When a drug or substance is made illegal, those who sell it no longer have the law on their side and resort to criminal methods. Violent gangs and mafias are financed by illegal drugs, and rise in power and wealth with each new violent and uninformed campaign against such substances. During the Prohibition era of the 1920s, crime bosses like the infamous Al Capone made their money selling and transporting illegal alcohol all across the country. For years, violence and crime proliferated as organized drug cartels trafficked huge amounts of outlawed substances all over the country. But when the government repealed the Constitutional amendment that implemented Prohibition and lifted the ban on alcohol, gangs that sold it under-the-counter disappeared overnight.

America and its neighbors face a similar dilemma with the modern War on Drugs. In South America and Mexico, drug lords accumulate massive wealth and political influence, leveraging their advantages in manpower to gain power and spread their criminal empires. Drug gangs control vast swaths of land in Mexico and Columbia, where rape, murder, and violence are commonplace. The cartels, like the mafia before them, cannot be stopped through sheer force or violence. Instead, America must take the right step and end its War on Drugs before the situation gets worse.
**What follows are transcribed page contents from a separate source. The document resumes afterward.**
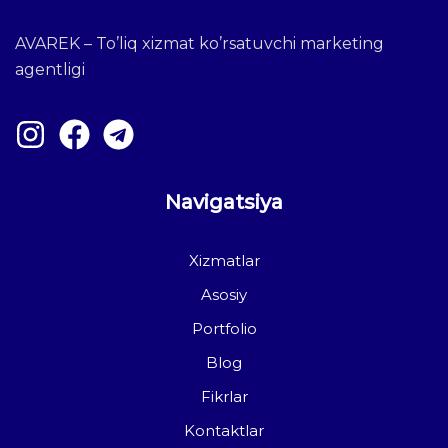
AVAREK – To’liq xizmat ko’rsatuvchi marketing
agentligi
Navigatsiya
Xizmatlar
Asosiy
Portfolio
Blog
Fikrlar
Kontaktlar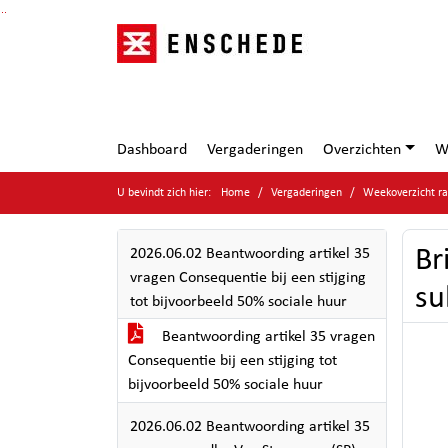
Ga naar de inhoud van deze pagina
Ga naar het zoeken
Ga naar het menu
Dashboard
Vergaderingen
Overzichten
W
U bevindt zich hier:
Home
Vergaderingen
Weekoverzicht ra
Br
2026.06.02 Beantwoording artikel 35
vragen Consequentie bij een stijging
su
tot bijvoorbeeld 50% sociale huur
Beantwoording artikel 35 vragen
Consequentie bij een stijging tot
bijvoorbeeld 50% sociale huur
2026.06.02 Beantwoording artikel 35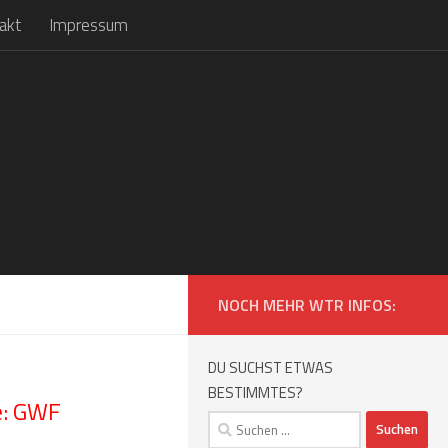
akt
Impressum
NOCH MEHR WTR INFOS:
DU SUCHST ETWAS
BESTIMMTES?
e: GWF
Suchen
nach:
America must turn to the alternatives that have been tried successfully elsewhere. In the 1990s, a similar epidemic ravaged Portugal. They had tried the “brute force” method of outlawing and actively combating drug use and failed miserably. The government began an innovative campaign to decrease drug use and drive down crime. Portugal decriminalized all drugs and ended the established process of punishing drug users with legal penalties. It also reallocated money spent on imprisoning and punishing drug users and addicts to funding rehabilitation centers and quality healthcare. Additionally, the Portuguese helped many drug addicts regain financial stability by paying part of their wage or providing loans to help them start their own businesses.

Switzerland adopted similar, yet more comprehensive policies to combat its own drug crisis. The Swiss government, on top of decriminalizing all drugs, opened safe and regulated injection centers where addicts were allowed to use medically pure heroin. Under the Swiss system, any addict must have been dependent on heroin for over two years and must have tried the other recovery options available in the country. Under proper medical supervision, addicts who went to injection centers did not overdose and almost always voluntarily took a smaller dose of drugs than they would have otherwise.
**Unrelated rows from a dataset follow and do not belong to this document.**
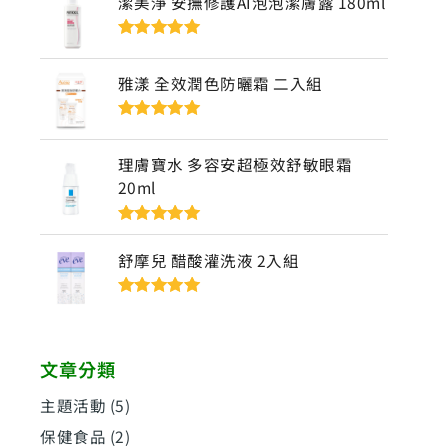
潔美淨 安撫修護AI泡泡潔膚露 180ml
評分
5
滿分
5
雅漾 全效潤色防曬霜 二入組
評分
5
滿分
5
理膚寶水 多容安超極效舒敏眼霜
20ml
評分
5
滿分
5
舒摩兒 醋酸灌洗液 2入組
評分
5
滿分
5
文章分類
主題活動
(5)
保健食品
(2)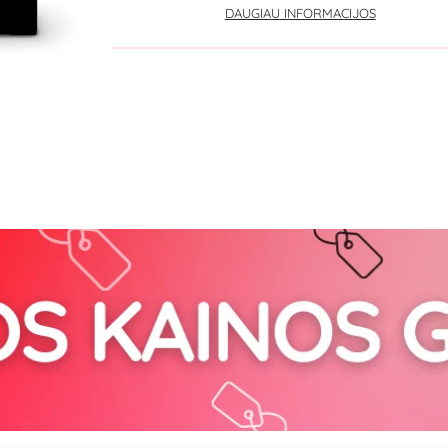
DAUGIAU INFORMACIJOS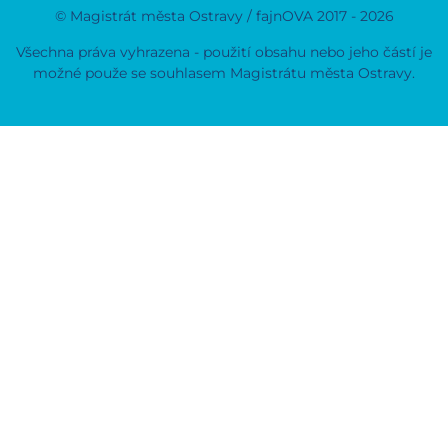
© Magistrát města Ostravy / fajnOVA 2017 - 2026
Všechna práva vyhrazena - použití obsahu nebo jeho částí je
možné použe se souhlasem Magistrátu města Ostravy.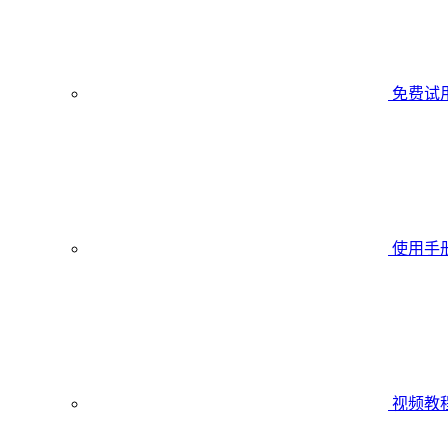
免费试
使用手
视频教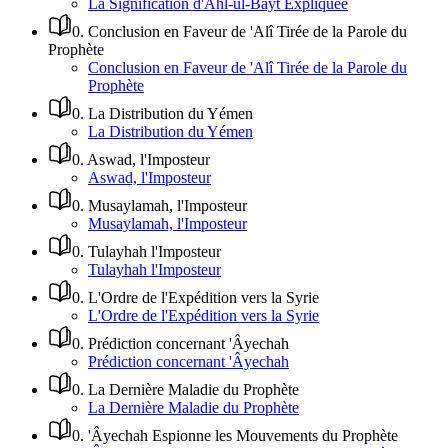
La Signification d'Ahl-ul-Bayt Expliquée
0
.
Conclusion en Faveur de 'Alî Tirée de la Parole du
Prophète
Conclusion en Faveur de 'Alî Tirée de la Parole du
Prophète
0
.
La Distribution du Yémen
La Distribution du Yémen
0
.
Aswad, l'Imposteur
Aswad, l'Imposteur
0
.
Musaylamah, l'Imposteur
Musaylamah, l'Imposteur
0
.
Tulayhah l'Imposteur
Tulayhah l'Imposteur
0
.
L'Ordre de l'Expédition vers la Syrie
L'Ordre de l'Expédition vers la Syrie
0
.
Prédiction concernant 'Âyechah
Prédiction concernant 'Âyechah
0
.
La Dernière Maladie du Prophète
La Dernière Maladie du Prophète
0
.
'Âyechah Espionne les Mouvements du Prophète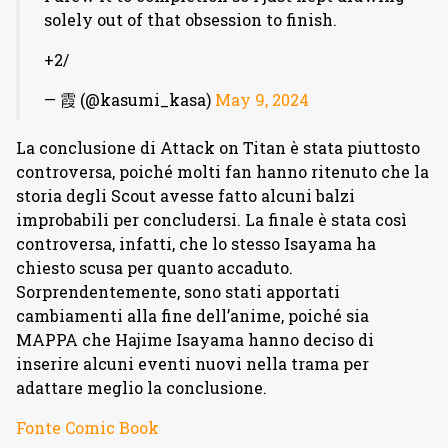
solely out of that obsession to finish.
+2/
— 霞 (@kasumi_kasa)
May 9, 2024
La conclusione di Attack on Titan è stata piuttosto
controversa, poiché molti fan hanno ritenuto che la
storia degli Scout avesse fatto alcuni balzi
improbabili per concludersi. La finale è stata così
controversa, infatti, che lo stesso Isayama ha
chiesto scusa per quanto accaduto.
Sorprendentemente, sono stati apportati
cambiamenti alla fine dell’anime, poiché sia
MAPPA che Hajime Isayama hanno deciso di
inserire alcuni eventi nuovi nella trama per
adattare meglio la conclusione.
Fonte Comic Book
The results of the decriminalization programs speak for themselves. In Switzerland, overdose deaths fell by 64 percent, HIV contraction rates by 84 percent, and armed robberies by 98 percent. These numbers are impossible to ignore. If the U.S. is to have any reasonable chance of combating organized drug cartels, decreasing drug use, and reforming an overcrowded and arcane prison system, the first step is to follow in the footsteps of Portugal and Spain. Opening safe injection clinics is a start. Decriminalizing all drugs will be a long campaign, especially in a country where medical marijuana is still outlawed on the federal level, but the prize is worth it. Let’s end the War on Drugs and take a meaningful step toward the future. The American people need it.